La donna di Innocence&Violence -la prima mostra due anni fa di questo ciclo dedicato alle artiste- era autolesionista. Quando Mathilde ter Heijne gettava da un ponte un suo alter ego in forma di bambola o quando nelle animazioni di Zilla Leutenegger la protagonista infieriva sul proprio corpo. Non appare invece vittima di se stessa e delle circostanze la figura femminile delineata all’interno del nuovo progetto Ophelia’s world che comprende una selezione di artiste provenienti da Germania, America, Inghilterra, Grecia e Norvegia.
Della protagonista del dramma shakespeariano si è guardato soprattutto al suo indissolubile legame con la natura e con l’elemento acquatico, che ingloba e al tempo stesso genera: quindi vita e morte, natura che minaccia e che rassicura sono le due facce della stessa medaglia, non c’è uno strappo violento.

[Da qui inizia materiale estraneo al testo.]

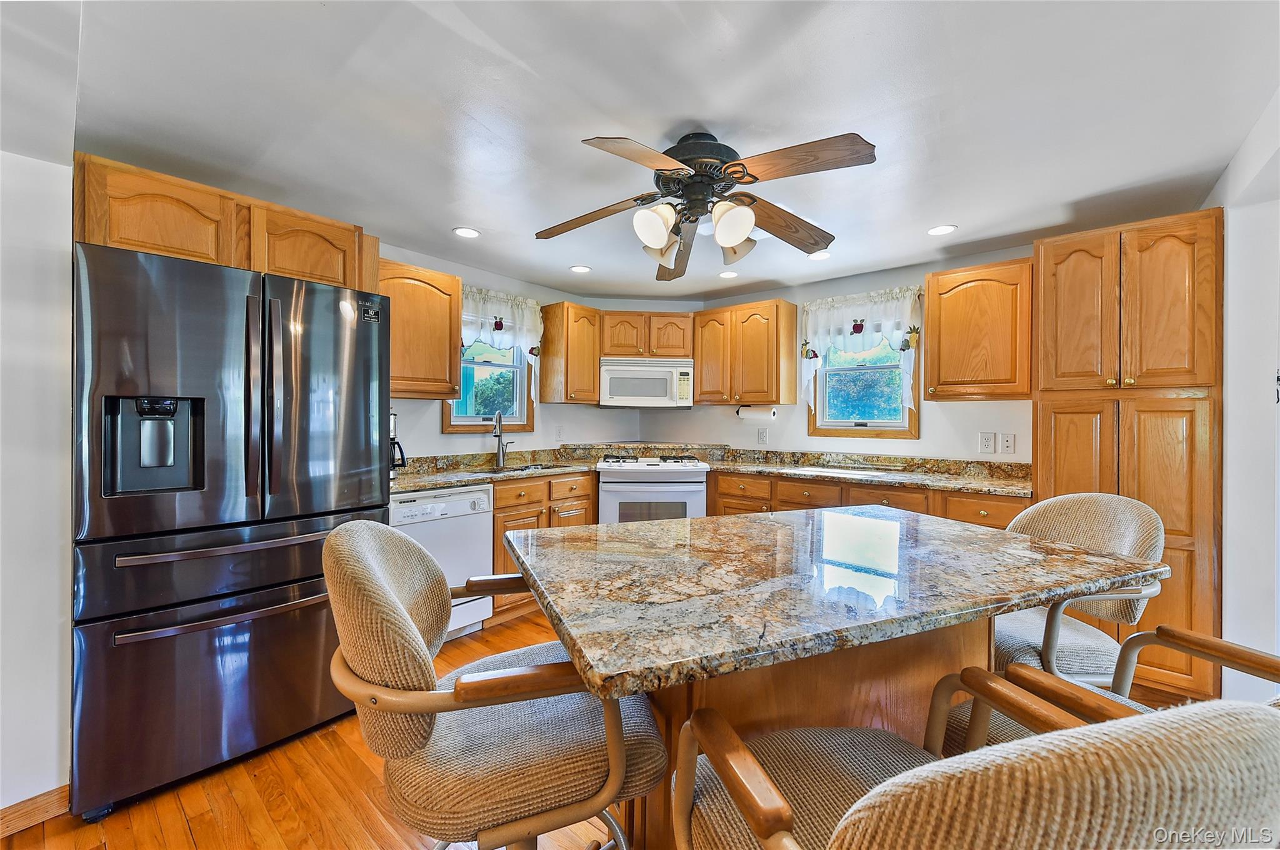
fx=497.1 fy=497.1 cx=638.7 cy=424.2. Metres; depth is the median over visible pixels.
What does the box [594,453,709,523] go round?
stove
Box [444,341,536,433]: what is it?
window
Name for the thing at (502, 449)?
faucet
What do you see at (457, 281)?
upper cabinet
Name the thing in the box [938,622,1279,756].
bar stool
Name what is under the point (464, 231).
recessed light
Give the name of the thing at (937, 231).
recessed light
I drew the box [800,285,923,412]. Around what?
curtain
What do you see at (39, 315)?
left wall
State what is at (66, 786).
baseboard
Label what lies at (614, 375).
microwave
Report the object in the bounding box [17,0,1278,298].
ceiling
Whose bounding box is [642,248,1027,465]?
back wall
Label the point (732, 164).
ceiling fan
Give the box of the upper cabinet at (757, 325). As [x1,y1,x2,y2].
[693,297,796,404]
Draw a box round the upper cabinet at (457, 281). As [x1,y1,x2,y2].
[375,258,462,398]
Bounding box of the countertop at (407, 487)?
[390,446,601,493]
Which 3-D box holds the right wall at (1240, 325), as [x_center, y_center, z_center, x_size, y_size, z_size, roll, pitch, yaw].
[1.897,0.083,1.276,0.160,2.307,3.593,1,0,41]
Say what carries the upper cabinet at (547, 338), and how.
attached to the left wall at (422, 432)
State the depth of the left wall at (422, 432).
3.61 m
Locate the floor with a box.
[0,610,608,849]
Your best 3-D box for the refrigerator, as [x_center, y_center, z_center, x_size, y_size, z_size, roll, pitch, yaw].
[-1.639,0.331,2.047,0.871,1.761,0.904,1,0,41]
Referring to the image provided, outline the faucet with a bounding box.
[493,410,513,466]
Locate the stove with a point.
(690, 487)
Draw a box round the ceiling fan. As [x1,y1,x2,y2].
[533,127,876,280]
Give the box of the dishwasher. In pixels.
[390,483,495,638]
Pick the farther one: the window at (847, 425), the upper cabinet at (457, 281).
the window at (847, 425)
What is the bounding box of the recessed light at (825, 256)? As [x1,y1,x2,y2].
[807,250,832,260]
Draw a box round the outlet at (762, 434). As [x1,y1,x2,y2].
[756,427,768,443]
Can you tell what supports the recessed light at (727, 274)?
in the ceiling
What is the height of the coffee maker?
0.370 m
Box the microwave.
[598,357,693,407]
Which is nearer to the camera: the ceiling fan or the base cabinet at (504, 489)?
the ceiling fan
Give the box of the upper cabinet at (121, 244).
[74,153,376,292]
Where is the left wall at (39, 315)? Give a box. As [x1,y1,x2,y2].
[0,139,75,818]
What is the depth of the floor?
1.61 m
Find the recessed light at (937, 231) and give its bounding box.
[927,223,956,235]
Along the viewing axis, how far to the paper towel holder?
3.79 m
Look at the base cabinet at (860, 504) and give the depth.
3.00 m
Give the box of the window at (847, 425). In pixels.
[808,331,919,438]
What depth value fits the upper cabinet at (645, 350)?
3.98 m
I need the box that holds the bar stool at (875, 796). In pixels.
[671,671,1279,849]
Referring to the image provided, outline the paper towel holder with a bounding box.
[736,403,778,419]
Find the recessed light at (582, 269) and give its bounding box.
[568,264,591,273]
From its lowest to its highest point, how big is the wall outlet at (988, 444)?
0.122 m
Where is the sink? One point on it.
(527, 467)
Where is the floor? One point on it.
(179, 811)
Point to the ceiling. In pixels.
(442, 216)
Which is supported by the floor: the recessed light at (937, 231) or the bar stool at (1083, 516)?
the bar stool at (1083, 516)
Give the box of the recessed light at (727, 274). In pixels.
[718,270,739,278]
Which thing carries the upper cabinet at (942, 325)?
attached to the back wall at (770, 293)
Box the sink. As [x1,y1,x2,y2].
[486,461,564,473]
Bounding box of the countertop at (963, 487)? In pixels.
[690,445,1033,498]
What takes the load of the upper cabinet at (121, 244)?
attached to the left wall at (422, 432)
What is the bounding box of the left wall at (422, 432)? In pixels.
[378,242,638,456]
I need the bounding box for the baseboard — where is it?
[0,784,70,837]
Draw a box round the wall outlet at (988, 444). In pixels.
[978,431,995,452]
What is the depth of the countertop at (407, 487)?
3.30 m
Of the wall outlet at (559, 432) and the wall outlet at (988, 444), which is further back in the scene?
the wall outlet at (559, 432)
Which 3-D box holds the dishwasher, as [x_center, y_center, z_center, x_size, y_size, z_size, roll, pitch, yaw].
[-1.243,0.774,2.818,0.618,0.865,0.599,1,0,41]
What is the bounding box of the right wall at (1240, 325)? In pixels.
[1204,90,1279,703]
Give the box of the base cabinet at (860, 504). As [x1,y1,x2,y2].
[706,469,1024,526]
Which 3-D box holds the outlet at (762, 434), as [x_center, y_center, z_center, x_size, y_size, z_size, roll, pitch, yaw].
[0.981,0.091,3.954,0.075,0.121,0.009,1,0,41]
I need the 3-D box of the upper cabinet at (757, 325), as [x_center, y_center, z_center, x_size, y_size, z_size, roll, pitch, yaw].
[0.806,-0.537,3.903,0.720,0.756,0.349,1,0,41]
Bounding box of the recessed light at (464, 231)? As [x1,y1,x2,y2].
[452,226,480,238]
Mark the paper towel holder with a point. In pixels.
(772, 415)
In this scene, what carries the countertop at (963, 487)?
on the base cabinet at (860, 504)
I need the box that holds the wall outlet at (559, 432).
[553,424,563,440]
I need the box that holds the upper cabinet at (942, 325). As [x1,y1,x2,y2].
[923,257,1031,400]
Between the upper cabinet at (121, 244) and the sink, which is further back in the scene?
the sink
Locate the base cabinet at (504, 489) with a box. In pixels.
[488,470,597,622]
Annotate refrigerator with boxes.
[71,236,389,818]
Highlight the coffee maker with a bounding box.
[389,410,406,478]
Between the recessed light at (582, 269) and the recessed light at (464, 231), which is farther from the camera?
the recessed light at (582, 269)
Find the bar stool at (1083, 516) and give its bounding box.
[986,492,1166,686]
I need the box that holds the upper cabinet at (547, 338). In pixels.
[538,301,601,403]
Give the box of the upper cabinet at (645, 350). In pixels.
[599,310,694,359]
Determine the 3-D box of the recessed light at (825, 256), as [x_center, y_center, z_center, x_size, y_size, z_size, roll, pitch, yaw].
[1.136,-1.060,3.133,0.154,0.007,0.153,1,0,41]
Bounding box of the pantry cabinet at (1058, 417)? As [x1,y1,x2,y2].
[1033,208,1223,700]
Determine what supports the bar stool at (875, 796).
on the floor
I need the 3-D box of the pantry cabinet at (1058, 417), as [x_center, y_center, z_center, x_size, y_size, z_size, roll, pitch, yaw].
[2.353,0.163,2.449,0.633,2.124,0.643,1,0,41]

In quest’acqua è completamente immersa la donna del video di Asta Groeting (Herford, 1961). Affiorano dalla superficie del lago solo i piedi che si muovono lentamente, ma senza posa in un cammino a testa in giù: più che una pena dantesca, più che un senso di soffocamento il video riesce a trasmettere un forte sentimento di pace, di tranquillità cullata dal suono dell’acqua. È la quiete interiore di questa donna che ha saputo trovare la propria posizione nei confronti del mondo.
Bloccata in un irrequieto sonno eterno è invece l’Ofelia di Marzia Migliora che seguita a cercare di uscire a respirare da questo liquido chiaro cosparso di ortiche irritanti, mentre una ninna nanna prova invano a darle pace. Allo stesso modo divisa tra il minaccioso e il rassicurante è la natura costellata di fiori di Una Hunderi (Oslo, 1971). I paesaggi e i ritratti immobili in un’atmosfera tipicamente nordica sono infatti intaccati da nubi scure o da incrostazioni di ortensie che si propagano sul maglione dell’impassibile ragazza.
Definitivamente artificiale è l’acqua nelle elaborazioni fotografiche di Margot Quan Knight (Seattle, 1977): è un liquido amniotico che genera feti innaturali, racchiusi in sfere di vetro a segnare una rottura oramai avvenuta dell’uomo con la natura, con la “sua” stessa natura.
Hanno dato letteralmente un calcio infine alla fragile Ofelia e alla sua complicità con la natura le 3 Hamburger Frauen che sulla parete della galleria ritraggono se stesse arrabbiate col mondo e con l’errata posizione della donna fino ad oggi.